David: There’s so much talk about big data, machine learning, and artificial intelligence. What are some of the tools and approaches that the scientific community needs to be using in order to handle this kind of exponentially growing massive data?

Dan: We do all the heavy lifting on cloud based servers for processing the data, and the subsequent analyses on a local Linux server. Integrating data from different sources and performing QC is half the battle. It’s the boring half, but an important one. One challenge is that the public data from other labs tends not to be that helpful for us. We’ve spent so much taxpayer money generating these giant data sets, we need to figure out how to do it in a way that’s more universally useful. Part of that is doing a better job collecting metadata on the patients and their clinical profiles. It’s very difficult because with clinical trials, there’s no obligation to share patient data, and there’s also concerns with patient privacy and intellectual property. We need to ensure that information is useful not just for us and for our therapy, but for the broader community. Then, how can that information be incorporated into subsequent trials by others to help move the field forward? Hopefully FDA will start requiring certain elements of the trials to be published or accessible to others.

David: I’d like to bring it back to biomarkers and the specific things and we may see in the future. Is there anything that you’re really excited about in terms of specific biomarkers or pathways?

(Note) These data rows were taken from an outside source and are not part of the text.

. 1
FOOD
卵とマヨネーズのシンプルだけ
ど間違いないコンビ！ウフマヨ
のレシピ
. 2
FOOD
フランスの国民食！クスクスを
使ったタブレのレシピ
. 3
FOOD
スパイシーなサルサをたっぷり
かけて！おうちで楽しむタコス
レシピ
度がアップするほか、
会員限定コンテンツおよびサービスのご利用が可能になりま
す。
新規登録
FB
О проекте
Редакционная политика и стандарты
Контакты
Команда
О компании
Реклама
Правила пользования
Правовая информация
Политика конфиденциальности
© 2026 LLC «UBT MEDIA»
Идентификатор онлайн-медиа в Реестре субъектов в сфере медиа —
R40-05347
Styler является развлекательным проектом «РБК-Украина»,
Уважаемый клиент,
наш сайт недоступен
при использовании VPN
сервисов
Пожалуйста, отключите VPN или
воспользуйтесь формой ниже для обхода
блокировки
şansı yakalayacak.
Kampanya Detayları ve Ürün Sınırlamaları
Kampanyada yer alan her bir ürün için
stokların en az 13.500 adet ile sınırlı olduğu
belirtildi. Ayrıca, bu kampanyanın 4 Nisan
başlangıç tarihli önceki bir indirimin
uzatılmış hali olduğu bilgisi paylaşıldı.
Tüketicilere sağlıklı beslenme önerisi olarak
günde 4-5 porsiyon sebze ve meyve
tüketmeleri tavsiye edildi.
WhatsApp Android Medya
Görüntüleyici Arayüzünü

Dan: I’m in the brain cancer space and I’m hopeful about merging imaging techniques with genomic data sets. I think it’s even a term called radio genomics where you can go back and do correlation studies between MRI, PET, or other types of scans with genomic features, then use that to sort the imaging as a way to get proxies on the molecular profiles of the tumors. There’s a lot of promise there. Also, some of the spatial transcriptome profiling methods may hold a lot of insights into tumor heterogeneity and the role of the architecture fit within the tumors and how that may be affecting patient response to immunotherapies. I’m also excited about the ability to cheaply and quickly monitor the immune system at any given time. This would be valuable for disease and healthy states to provide a lot of information that we will be able to utilize for next generation early and noninvasive diagnostics.

David: I’m excited to see this next iteration of immune-oncology and precision medicine. Thanks for all of your insight and it’s been a lot of fun. Tell people where they can go to find out more about you and Tocagen.

Dan: Tocagen has a pretty rich source of peer reviewed papers that others can check out. Keep an eye out for our results on the phase III trial over the next month or two. It’s going to be a little big inflection point for the company and hopefully the field. In this field, the needle hasn’t moved so patients and physicians are desperate for something that shows promise and fills that progress, so hopefully that’s what we’re doing.

David: We’ll be looking forward to seeing those results. Thanks again for your time. It’s been a real pleasure.